Bioluminescence assay kit cl 2

M. tuberculosis mc²6230 were harvested at an OD₆₀₀ of 0.8 and IMVs made using the method described by Yano et al with slight modifications (Yano et al, 2011). Briefly, bacteria were lysed by 5 cycles of bead beating (1 min bead beating at 15,800 rpm followed by 2‐min cooling on ice) in a Biospec Bead Beater (Bartlesville, USA). The samples were then centrifuged at 59,860 g for 210 min. After snap‐freezing in liquid nitrogen, aliquots were stored at −80°C until use. Bradford reagent was used to estimate protein content which was shown to be 5 mg/ml.

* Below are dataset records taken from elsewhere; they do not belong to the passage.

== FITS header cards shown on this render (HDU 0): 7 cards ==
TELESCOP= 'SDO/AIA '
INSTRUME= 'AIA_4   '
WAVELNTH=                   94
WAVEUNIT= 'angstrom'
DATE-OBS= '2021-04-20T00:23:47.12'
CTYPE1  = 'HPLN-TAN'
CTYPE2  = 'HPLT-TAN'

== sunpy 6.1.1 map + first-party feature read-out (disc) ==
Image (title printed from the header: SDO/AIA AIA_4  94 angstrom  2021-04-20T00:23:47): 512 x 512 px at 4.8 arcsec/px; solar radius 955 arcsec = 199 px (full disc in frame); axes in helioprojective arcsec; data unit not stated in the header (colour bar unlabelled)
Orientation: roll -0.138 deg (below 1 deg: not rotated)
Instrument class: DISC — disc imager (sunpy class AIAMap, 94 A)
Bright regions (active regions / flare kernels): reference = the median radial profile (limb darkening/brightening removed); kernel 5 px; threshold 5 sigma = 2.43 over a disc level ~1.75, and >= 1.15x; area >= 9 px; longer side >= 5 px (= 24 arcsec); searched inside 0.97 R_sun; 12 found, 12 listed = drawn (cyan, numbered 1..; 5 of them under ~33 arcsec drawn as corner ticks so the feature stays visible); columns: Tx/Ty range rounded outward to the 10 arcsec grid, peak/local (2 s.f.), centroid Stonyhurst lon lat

All IMV experiments were carried out at 37°C in the same buffer that the IMVs were prepared in (10 mM HEPES, 50 mM KCl, 5 mM MgCl₂, 10% glycerol, pH 7) unless otherwise specified. ATP synthesis was measured using luciferase/luciferin (Roche Bioluminescence Assay Kit CL II). According to the kit protocols, luciferase/luciferin mix was combined with equal portions of buffer, IMVs (final concentration of 35 µg/ml), 250 mM NADH, 50 mM ADP, and 5 mM phosphate. Luminescence was monitored on a BioTek Synergy H4 plate reader in a 384‐well plate. For the drug‐treated wells, the IMVs were pre‐incubated with drugs for 10 min. Negative control lacked NADH (electron donor). The rate of ATP synthesis was determined by calculating the rate of change in luminescence over 15–30 min following the addition of all reagents.